Outro contexto que influenciou de forma positiva para realização do teste e o cuidado consigo foi a ideia de ter um projeto de vida. Identificaram-se algumas mulheres que buscavam a prostituição como alternativa a situações mais arriscadas, como a prisão, ou mesmo para buscar suprir outros desejos na vida, como o de conseguir um complemento de

renda para terminar uma faculdade e „subir na vida‟, como também ter amigos, divertir-se, aventurar-se, ser livre. Estes contextos foram descritos por algumas mulheres que tinham a ideia do teste incorporada como um aspecto importante de proteção para que estes objetivos fossem alcançados: Eu decidi fazer o teste porque eu queria saber de mim mesmo, não foi por causa de cliente não, eu estou nessa de programa só há sete meses, como você sabe, eu fazia outras coisas (roubava e estive presa), então como eu não quero me prejudicar e nem ir para aquele inferno de novo mais, eu resolvi ficar nessa, então quando eu fiz o teste, eu fiz antes de começar aqui, para saber se eu tinha, para me prevenir melhor, eu já transei com namorado sem camisinha, e a camisinha também já estourou, então eu fiz logo....eu quero sim uma vida melhor... (Karla, 27 anos).

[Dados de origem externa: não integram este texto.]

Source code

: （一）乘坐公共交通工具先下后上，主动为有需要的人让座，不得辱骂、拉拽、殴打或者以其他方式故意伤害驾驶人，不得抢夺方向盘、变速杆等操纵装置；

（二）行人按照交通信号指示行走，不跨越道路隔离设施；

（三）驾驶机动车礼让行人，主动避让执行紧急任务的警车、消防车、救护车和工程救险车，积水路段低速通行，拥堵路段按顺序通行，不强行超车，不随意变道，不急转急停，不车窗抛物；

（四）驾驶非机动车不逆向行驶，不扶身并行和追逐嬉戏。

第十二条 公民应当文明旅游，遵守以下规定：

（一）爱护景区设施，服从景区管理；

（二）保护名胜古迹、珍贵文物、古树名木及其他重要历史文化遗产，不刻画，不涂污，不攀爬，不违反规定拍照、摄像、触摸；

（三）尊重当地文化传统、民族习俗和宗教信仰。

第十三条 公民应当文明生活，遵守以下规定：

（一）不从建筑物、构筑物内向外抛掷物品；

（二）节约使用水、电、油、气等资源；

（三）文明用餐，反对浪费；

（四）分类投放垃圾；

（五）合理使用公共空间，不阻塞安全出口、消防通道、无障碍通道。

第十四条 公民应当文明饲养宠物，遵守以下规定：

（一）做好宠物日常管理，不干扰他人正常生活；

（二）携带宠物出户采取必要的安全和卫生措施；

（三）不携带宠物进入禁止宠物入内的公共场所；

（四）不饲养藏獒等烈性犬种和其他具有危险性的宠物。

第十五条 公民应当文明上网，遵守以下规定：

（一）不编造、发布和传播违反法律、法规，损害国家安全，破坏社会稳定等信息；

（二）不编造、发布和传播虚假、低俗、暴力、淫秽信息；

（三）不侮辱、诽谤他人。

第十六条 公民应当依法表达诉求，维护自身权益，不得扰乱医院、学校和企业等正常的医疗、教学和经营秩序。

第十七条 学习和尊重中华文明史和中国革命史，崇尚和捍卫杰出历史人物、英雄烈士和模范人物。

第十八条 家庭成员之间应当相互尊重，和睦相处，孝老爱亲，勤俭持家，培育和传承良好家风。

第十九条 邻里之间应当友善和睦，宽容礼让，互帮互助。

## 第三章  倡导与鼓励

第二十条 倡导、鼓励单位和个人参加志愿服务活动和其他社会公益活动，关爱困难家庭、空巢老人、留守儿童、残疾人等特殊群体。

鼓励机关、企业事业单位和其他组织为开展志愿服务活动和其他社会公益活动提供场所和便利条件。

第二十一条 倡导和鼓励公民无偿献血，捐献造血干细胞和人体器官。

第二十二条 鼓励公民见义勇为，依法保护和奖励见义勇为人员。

Às vezes eu ia para a pista não era nem para eu fazer programa não, era só para eu ter alguém, para eu conversar com alguém, para eu rir com alguém e quantas meninas dessas não estão nem aí, não tão nem querendo fazer programa não, querem só conversar, querem só ser ouvidas, é verdade, porque isso acontecia comigo porque que não acontece com as meninas de hoje, acontece porque só muda o lugar e o tempo, mas as dores são as mesmas, o ciclo é o mesmo, mudou o tempo, mudou o ano, mas a coisa é a mesma, vai lá de onde ela veio porque que ela está lá, porque ela está rindo, está gostando, porque é legal, é também por causa disso, porque ela se diverte, porque ela ri, porque ela tem aventura, e isso nos seres humanos sendo ou não de programa, a gente é impelida para a aventura, faz parte, nós temos o nosso senso de animal, nós também somos sensíveis, nós precisamos de colo, a gente precisa de palavras, e precisa também de tapa na cara, isso tudo me faz querer me cuidar melhor, eu me previno por isso, estou cuidando da minha saúde, para eu sair daqui feita na vida, estou fazendo faculdade, eu vou sim ter um superior... (Amanda,

45 anos). Eu não gosto daqui não, mas é melhor do que roubar, se a gente rouba, a gente vai presa, o nome da

gente fica sujo, é a maior besteira, aqui pelo menos a gente dá as coisas para os filhos da gente (Marieta, 22

anos).

Assim, para cada contexto de prostituição estudado, a temática da aids reverberou de forma singular. As ideias sobre o exercício da prostituição e sua proximidade com o entendimento do que seja a infecção pelo HIV, associado a um contexto de maior proteção, visibilidade afirmativa e projetos de futuro influenciaram de forma positiva a realização do teste.